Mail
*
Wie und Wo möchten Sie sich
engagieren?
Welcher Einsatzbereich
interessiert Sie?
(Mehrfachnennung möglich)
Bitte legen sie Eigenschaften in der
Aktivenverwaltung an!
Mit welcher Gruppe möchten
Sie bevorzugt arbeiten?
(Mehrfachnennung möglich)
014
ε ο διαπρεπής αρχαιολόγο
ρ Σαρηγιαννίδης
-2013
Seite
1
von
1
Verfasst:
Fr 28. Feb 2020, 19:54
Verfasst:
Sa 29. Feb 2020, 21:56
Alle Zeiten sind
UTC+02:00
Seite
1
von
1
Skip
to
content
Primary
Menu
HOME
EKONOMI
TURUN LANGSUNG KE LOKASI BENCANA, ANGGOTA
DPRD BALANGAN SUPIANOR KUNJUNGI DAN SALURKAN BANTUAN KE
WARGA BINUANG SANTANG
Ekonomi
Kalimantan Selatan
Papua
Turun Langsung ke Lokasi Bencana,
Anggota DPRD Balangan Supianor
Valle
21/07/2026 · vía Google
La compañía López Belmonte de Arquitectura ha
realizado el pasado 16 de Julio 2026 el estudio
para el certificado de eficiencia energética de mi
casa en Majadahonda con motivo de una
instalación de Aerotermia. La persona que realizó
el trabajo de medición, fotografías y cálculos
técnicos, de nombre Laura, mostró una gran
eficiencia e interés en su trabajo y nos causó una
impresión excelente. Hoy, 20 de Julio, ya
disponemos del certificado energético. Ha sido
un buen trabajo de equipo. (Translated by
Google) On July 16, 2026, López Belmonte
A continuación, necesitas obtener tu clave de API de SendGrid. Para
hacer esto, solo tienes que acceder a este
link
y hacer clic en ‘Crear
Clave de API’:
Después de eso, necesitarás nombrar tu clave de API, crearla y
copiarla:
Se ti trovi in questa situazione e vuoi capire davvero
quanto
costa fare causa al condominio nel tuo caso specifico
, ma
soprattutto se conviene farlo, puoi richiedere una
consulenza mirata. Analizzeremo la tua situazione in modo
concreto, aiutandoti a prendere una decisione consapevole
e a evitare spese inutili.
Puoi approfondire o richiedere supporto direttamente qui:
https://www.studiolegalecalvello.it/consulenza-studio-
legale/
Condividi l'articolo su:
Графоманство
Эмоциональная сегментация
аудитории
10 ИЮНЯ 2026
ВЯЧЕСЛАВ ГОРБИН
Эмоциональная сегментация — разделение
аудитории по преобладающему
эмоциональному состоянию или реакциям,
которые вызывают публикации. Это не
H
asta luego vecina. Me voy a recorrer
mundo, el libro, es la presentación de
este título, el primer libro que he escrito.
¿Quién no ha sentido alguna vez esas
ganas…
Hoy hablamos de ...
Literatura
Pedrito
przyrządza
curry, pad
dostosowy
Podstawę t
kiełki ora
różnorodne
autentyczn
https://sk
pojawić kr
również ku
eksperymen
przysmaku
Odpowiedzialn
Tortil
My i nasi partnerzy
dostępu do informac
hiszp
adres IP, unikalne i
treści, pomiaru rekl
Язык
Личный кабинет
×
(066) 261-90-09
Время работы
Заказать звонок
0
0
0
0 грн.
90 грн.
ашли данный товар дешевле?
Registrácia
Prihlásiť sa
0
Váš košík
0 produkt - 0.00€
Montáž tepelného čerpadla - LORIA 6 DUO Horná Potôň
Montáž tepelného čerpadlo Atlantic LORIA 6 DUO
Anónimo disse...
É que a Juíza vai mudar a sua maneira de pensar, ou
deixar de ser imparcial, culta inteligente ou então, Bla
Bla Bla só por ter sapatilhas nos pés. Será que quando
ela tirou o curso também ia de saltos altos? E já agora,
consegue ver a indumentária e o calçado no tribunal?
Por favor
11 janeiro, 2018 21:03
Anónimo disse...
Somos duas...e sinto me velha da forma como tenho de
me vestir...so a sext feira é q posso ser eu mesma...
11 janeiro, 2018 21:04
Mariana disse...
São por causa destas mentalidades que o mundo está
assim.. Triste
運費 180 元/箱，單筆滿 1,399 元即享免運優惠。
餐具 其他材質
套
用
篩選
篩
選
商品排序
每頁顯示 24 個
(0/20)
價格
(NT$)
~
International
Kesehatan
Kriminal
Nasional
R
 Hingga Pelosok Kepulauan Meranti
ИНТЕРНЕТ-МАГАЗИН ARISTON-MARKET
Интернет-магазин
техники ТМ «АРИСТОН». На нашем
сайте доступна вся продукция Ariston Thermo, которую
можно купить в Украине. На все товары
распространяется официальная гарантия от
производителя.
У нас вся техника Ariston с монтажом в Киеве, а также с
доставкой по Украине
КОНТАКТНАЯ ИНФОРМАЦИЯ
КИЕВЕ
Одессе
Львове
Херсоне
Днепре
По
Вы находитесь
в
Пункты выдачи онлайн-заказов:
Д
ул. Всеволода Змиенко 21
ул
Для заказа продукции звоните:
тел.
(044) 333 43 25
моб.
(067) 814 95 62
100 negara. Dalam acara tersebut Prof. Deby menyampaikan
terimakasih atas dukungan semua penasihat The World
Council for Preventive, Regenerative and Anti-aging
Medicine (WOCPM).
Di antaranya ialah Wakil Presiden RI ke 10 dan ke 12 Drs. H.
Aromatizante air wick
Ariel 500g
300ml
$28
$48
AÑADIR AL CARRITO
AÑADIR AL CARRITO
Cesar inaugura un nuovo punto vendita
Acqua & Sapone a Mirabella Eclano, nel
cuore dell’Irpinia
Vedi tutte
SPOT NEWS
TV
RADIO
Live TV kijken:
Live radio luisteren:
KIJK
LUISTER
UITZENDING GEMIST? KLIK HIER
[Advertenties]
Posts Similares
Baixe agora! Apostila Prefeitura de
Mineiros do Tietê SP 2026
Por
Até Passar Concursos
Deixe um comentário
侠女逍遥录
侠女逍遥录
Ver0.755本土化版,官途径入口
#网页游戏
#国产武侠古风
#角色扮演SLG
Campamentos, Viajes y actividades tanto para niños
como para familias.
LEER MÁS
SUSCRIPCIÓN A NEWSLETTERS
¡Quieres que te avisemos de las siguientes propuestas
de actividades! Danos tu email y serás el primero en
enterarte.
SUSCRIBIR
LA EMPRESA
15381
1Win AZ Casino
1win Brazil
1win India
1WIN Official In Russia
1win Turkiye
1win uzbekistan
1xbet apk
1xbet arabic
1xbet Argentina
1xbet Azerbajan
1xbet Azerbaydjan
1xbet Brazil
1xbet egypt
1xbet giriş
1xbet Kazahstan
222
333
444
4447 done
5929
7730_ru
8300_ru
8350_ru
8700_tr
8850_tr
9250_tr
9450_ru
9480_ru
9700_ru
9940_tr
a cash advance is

**What you will do:** Please return only the lines above, starting at the line that has "el trabajo de" and ending at the line that has "Google) On July 16, 2026, López Belmonte", keeping both and leaving each one unchanged.

**Completed exercise:**
el trabajo de medición, fotografías y cálculos
técnicos, de nombre Laura, mostró una gran
eficiencia e interés en su trabajo y nos causó una
impresión excelente. Hoy, 20 de Julio, ya
disponemos del certificado energético. Ha sido
un buen trabajo de equipo. (Translated by
Google) On July 16, 2026, López Belmonte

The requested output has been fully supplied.